Mi svegliavo dal sonno quando vidi un mercante di rose./Ne fui molto felice: Mi dai, gli chiesi, una rosa una/rosa in cambio del cuore?/Avevo un cuore solo, pieno di tristezza e miseria,/non credevo che avrebbe dato una rosa per il mio/cuore una rosa per il mio cuore./Il contratto l’abbiamo stretto disse, non posso/aggiungerci nulla./Chi ama molto la rosa, dà insieme l’anima e il cuore/dà insieme l’anima e il cuore./Io chiesi: Chi dà l’anima e il cuore per una rosa?/È il contratto rispose./Dammi il cuore e la sua/tristezza dammi il cuore e la sua tristezza./Detti l’anima e il cuore. Il cuore lanciò un grido/e disse: o Gegherxhuìn, dai il tuo cuore per una/rosa dai il tuo cuore per una rosa!

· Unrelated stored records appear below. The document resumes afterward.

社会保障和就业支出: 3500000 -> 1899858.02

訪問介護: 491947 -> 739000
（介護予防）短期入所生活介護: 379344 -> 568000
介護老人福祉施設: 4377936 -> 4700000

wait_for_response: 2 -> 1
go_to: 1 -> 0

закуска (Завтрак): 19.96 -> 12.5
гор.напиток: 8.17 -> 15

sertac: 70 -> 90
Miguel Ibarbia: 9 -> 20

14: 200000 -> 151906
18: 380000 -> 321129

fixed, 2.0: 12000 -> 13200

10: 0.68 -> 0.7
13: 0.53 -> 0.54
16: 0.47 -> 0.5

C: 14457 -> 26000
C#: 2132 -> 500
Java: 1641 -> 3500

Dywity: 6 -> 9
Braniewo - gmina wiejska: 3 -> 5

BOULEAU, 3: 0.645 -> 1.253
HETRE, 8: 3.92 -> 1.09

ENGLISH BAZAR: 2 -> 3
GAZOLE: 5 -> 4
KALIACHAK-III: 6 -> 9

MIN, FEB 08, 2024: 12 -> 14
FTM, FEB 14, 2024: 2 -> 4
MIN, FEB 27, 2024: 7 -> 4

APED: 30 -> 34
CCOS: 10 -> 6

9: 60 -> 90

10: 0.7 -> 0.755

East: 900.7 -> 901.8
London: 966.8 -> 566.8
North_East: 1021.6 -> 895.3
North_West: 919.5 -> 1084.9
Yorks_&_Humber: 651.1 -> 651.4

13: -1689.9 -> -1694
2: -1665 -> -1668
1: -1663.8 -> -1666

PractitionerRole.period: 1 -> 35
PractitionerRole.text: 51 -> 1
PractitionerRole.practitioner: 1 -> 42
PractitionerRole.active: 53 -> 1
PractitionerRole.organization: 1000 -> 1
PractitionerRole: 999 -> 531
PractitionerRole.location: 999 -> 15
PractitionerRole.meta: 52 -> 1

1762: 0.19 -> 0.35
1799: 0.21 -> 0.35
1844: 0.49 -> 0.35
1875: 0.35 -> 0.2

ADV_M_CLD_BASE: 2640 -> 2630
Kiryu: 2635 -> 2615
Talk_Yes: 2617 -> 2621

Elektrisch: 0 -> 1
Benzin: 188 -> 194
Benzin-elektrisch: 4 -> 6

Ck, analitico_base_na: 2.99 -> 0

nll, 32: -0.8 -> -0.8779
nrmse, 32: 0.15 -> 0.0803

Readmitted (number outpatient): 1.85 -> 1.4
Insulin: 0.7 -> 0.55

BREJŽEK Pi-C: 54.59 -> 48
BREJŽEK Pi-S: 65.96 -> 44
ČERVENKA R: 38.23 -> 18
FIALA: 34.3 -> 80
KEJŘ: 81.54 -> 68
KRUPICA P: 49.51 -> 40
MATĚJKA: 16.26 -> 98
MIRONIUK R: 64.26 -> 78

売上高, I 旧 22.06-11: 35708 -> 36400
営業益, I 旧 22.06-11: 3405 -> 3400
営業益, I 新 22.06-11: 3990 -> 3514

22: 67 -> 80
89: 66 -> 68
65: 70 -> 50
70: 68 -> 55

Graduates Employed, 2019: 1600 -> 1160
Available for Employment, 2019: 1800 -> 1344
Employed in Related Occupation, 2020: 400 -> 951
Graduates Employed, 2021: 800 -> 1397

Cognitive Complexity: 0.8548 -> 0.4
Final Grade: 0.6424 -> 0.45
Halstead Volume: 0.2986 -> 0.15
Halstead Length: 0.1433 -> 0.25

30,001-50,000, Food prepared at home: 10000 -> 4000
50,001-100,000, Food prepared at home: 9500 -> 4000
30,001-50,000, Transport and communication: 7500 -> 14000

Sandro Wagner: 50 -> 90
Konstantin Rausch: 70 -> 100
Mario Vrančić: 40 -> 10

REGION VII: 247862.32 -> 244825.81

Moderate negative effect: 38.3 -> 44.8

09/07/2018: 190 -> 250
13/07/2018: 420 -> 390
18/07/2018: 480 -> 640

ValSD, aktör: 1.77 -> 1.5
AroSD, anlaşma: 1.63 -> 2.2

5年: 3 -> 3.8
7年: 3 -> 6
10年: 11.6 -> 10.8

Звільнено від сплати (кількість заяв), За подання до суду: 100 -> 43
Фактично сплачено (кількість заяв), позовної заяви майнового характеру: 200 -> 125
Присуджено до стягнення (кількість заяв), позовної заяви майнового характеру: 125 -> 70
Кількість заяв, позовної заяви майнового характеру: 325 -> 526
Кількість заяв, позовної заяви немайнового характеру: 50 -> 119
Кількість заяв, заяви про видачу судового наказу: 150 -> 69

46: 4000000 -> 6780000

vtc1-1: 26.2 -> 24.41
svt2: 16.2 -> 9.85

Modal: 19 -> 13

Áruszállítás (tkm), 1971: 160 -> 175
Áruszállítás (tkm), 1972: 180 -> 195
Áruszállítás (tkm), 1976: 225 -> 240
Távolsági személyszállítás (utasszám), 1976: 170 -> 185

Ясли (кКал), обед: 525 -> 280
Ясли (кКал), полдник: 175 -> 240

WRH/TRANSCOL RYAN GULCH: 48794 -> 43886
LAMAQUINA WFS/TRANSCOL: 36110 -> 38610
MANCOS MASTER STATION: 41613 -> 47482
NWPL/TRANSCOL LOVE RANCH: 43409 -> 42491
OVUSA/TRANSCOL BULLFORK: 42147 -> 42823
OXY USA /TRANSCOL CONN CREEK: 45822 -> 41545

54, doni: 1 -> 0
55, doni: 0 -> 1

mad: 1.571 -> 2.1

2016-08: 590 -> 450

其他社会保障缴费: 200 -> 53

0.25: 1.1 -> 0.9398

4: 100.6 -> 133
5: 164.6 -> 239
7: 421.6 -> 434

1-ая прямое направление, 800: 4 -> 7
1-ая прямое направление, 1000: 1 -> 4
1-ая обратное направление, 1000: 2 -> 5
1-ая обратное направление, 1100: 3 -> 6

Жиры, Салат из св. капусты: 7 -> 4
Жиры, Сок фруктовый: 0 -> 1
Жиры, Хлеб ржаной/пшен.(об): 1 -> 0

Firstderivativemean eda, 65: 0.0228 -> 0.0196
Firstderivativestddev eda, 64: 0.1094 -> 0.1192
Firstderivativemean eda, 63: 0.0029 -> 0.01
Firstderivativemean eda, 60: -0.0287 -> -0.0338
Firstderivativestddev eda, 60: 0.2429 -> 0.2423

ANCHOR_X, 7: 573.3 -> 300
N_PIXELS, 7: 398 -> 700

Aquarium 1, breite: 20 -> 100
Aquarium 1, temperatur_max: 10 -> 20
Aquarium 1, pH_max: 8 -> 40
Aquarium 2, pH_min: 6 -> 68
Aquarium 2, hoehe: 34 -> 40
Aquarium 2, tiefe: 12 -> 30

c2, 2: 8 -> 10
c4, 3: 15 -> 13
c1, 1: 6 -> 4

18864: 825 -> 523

(Gegherxhuìn = cuore ferito, pseudonimo di Sheikhmus Husayn, poeta e uomo politico curdo, 1903-1984, Il mercante di rose, traduzione di Joyce Lussu, in Joyce Lussu, Tradurre poesia, Robin. I libri bianchi, 1999, TO)
Ai medici, agli infermieri, al personale tutto dei reparti emodinamica e cardiologia della Clinica Universitaria di Cagliari-Monserrato, ma soprattutti, al Dottor Gianfranco De Candia, al medico impareggiabile, all’uomo ch’è al medico pari; è il caso di dirlo? Di vero cuore.